新宮(しんぐう)から(もたら)された情報は、確かに衝撃的なものであったが、不思議と悲観(ひかん)する事はなかった。(またた)()に緊張が()けるように、顔に入れた力も緩む。多分、安心したのだ。自分の意識が途絶(とだ)えた(あと)、仲間がどうなったのかを自身で知る(よし)はない。(ただ)でさえ、特殊部隊の強襲(きょうしゅう)があったりとイレギュラーな事態に(おちい)った現場で、仲間が命を落とす事だって十分に有り得た。だが、今の話が正しければ、少なくとも仲間が死ぬような事態には陥っていない。それだけが、空にとって心の支えであった。


「意外だな。てっきり、(うそ)だと反論すると思っていたが…。君の表情を見れば、(さっ)しが付く。仲間が無事だった事に、ほっとしているんだろう? 確かに命を落とした者は誰一人としていないが、今後もそうとは限らない」

新宮(しんぐう)の意味深な発言に、眉間(みけん)(しわ)が寄る、空。


「第四課は、無期限の活動停止と権限剥奪。そして、個別収容されている」

新宮(しんぐう)は、再び()みを浮かべた。


「個別収容…だと?」

驚きを隠せない、空。処分として、無期限の活動停止と権限剥奪は分かる。ただ、犯罪者で無い彼女達が、収容、それも別々に拘束される意味が分からなかった。


「そうだ。表向きは特課(とっか)としての責務を果たせなかった事に対する処分だが、本質は違う。君達は、この国の深淵(しんえん)にして、本質に近付き()ぎた。君も引っ掛かっているだろう? 野崎哲也(のざきてつや)が言った言葉を」

確かに新宮(しんぐう)の言う通り、野崎哲也(のざきてつや)による(かず)ある暴露の中でも、"あの"ワードだけが耳に残り、疑問に感じていた。


『国民管理システムの正体を"知っている"』


国民管理システムとは、量子コンピュータによる並列演算で(もたら)される、国民一人一人の生体情報と精神情報を数値で管理するシステム、(すなわ)機械(マシン)だと、そう思っていた。

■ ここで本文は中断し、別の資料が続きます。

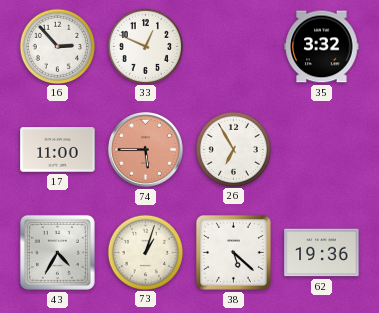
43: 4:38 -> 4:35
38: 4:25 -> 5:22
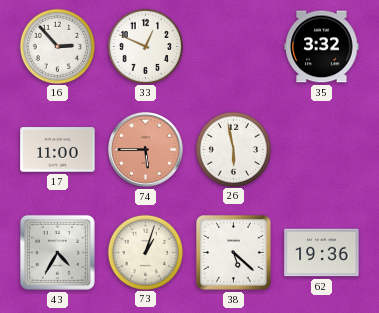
26: 6:55 -> 5:58
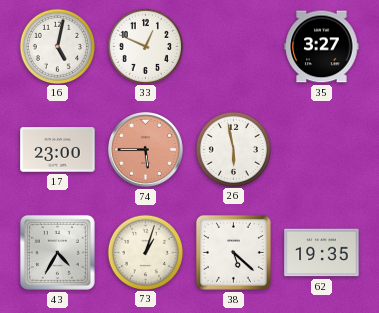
16: 2:53 -> 5:02
35: 3:32 -> 3:27
17: 11:00 -> 23:00
62: 19:36 -> 19:35
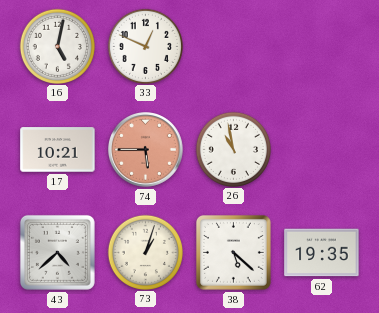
35: 3:27 -> none
17: 23:00 -> 10:21
26: 5:58 -> 10:58
43: 4:35 -> 4:38
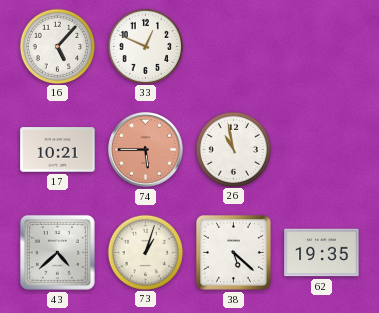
16: 5:02 -> 5:07
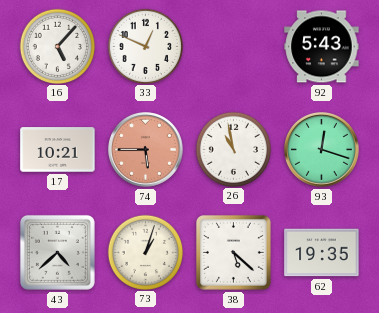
92: none -> 5:43
93: none -> 12:18
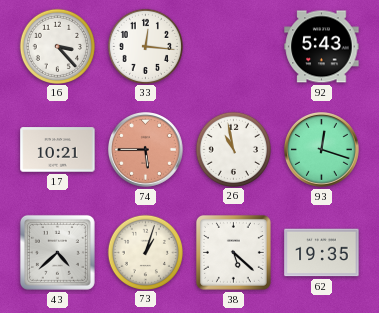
16: 5:07 -> 3:23
33: 12:49 -> 12:16
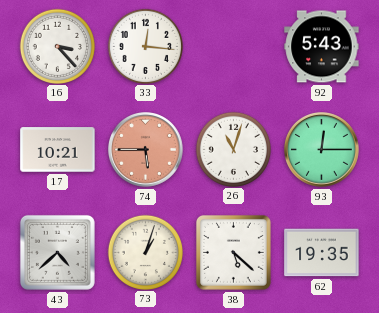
26: 10:58 -> 11:03
93: 12:18 -> 12:15
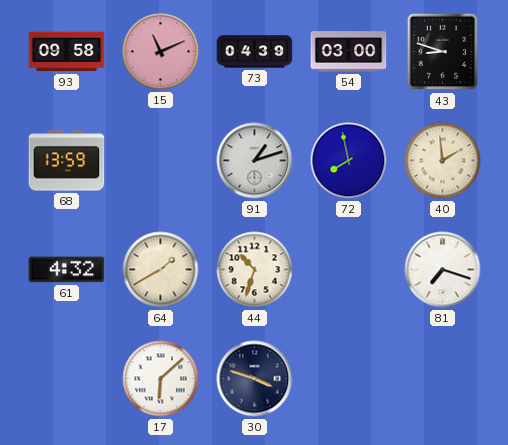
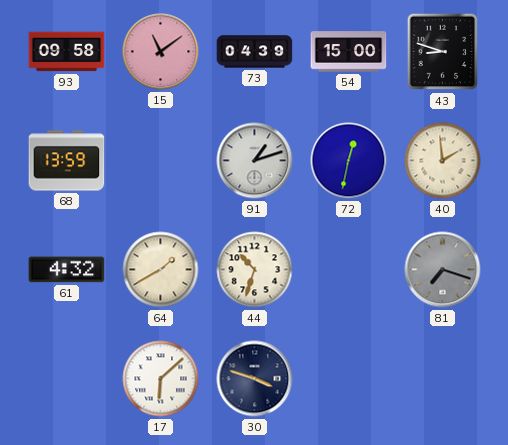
15: 11:11 -> 11:09
54: 03:00 -> 15:00
72: 7:58 -> 12:32
81 dial: white -> grey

だが、機械に正体などという言葉を使うだろうか? 100歩(ゆず)って、機械に対して正体という言葉を使ったとしても、"知っている"という、別の何かを示唆(しさ)するような表現は使わないはずだ。使うとするならば、公表されているものとは異なる、別の実体がある時だろう。


「何を知っている?」

空は、キッと新宮(しんぐう)(にら)み、()い掛けた。


「ようやく、君と話ができそうだ」

悪魔のような笑みを浮かべる、新宮(しんぐう)。パンドラの(はこ)とも言える国家の真実を開いた時、厄災(やくさい)(はて)に残るのは希望か絶望か。